Pseudonym Generation

In entici, we distinguish between internal and external pseudonyms. The internal pseudonym is the default pseudonym which will be generated whenever a new resource is pseudonymized. Therefore, the relation between resource and internal pseudonym is 1:1.

In addition, an arbitrary number of external pseudonyms may be generated for one resource. This mechanism enables project-based pseudonymization. Therefore, the relation between resource and external pseudonym is 1:N.

All pseudonyms are generated via a cryptographically strong random number generator (RNG). In the unlikely case of a collision, a fall-back mechanism is in place to guarantee unique pseudonyms.

Internal Pseudonyms

An internal pseudonym is always generated when a resource is pseudonymized for the first time. It is a Base64-encoded random string of fixed length 11 and is stored permanently for the lifetime of the resource.

Internal pseudonyms are returned in the response with identifier system urn:fdc:difuture.de:trustcenter.plain and use SECONDARY.

External Pseudonyms

External pseudonyms are generated on demand by specifying a targetSystem in the pseudonymization request. They are created in addition to the internal pseudonym and are specific to the given target system. The same resource can have multiple external pseudonyms — one per target system.

Alphabet Configuration

The format and length of external pseudonyms are configured per target system via the LEVEL_1_PSNS_ALPHABETS environment variable. The value is a semicolon-separated list of entries, where each entry has the form:

<target-system>:<length>:<characters>
ComponentDescription
target-systemName of the target system this alphabet applies to
lengthLength of the generated pseudonym
charactersSet of characters to draw from during generation

Example:

LEVEL_1_PSNS_ALPHABETS="NUMCodex:20:ACDEFGHJKLMNPQRTUVWX1234567890;test-system:10:0123456789ABCDEF"

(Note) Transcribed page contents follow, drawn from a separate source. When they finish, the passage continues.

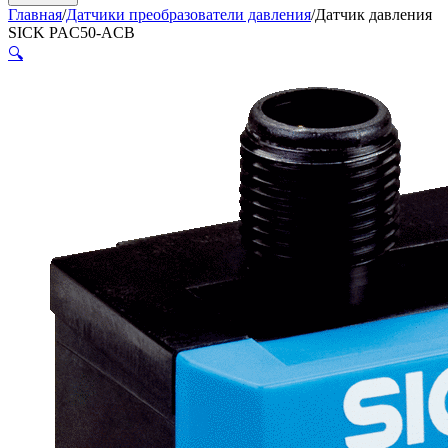
Главная
/
Датчики преобразователи давления
/
Датчик давления
SICK PAC50-ACB
🔍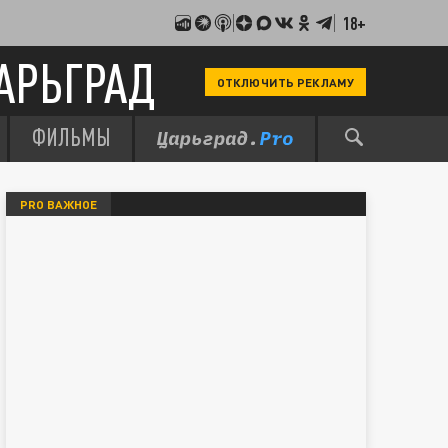
18+
АРЬГРАД
ОТКЛЮЧИТЬ РЕКЛАМУ
ФИЛЬМЫ
PRO ВАЖНОЕ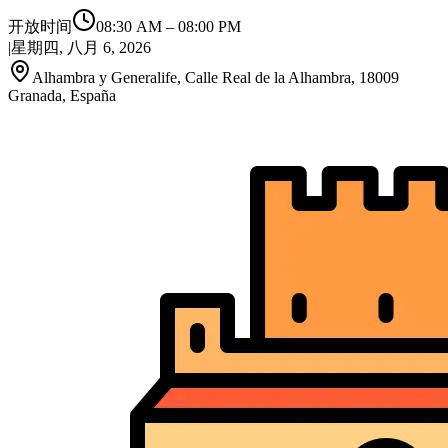
开放时间
08:30 AM
–
08:00 PM
|
星期四, 八月 6, 2026
Alhambra y Generalife, Calle Real de la Alhambra, 18009
Granada, España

This configures two target systems:

  • NUMCodex — pseudonyms of length 20 using an alphanumeric character set (without ambiguous characters such as I, O, B, S)
  • test-system — pseudonyms of length 10 using hexadecimal characters

Character Set Recommendations

Choose a character set that avoids visually ambiguous characters (e.g. 0/O, 1/I/l, B/8, S/5) to reduce transcription errors when pseudonyms are entered manually. A length of 15–20 characters from a set of ~30 distinct characters provides a large enough pseudonym space to make collisions negligible in practice.

Collision Handling

If the RNG produces a pseudonym that already exists in the database, entici automatically retries with a new random value. This retry loop is transparent to the caller. Given a sufficiently large pseudonym space (alphabet size raised to the power of pseudonym length), the probability of a collision is negligible in practice, and the loop terminates in one iteration in the vast majority of cases.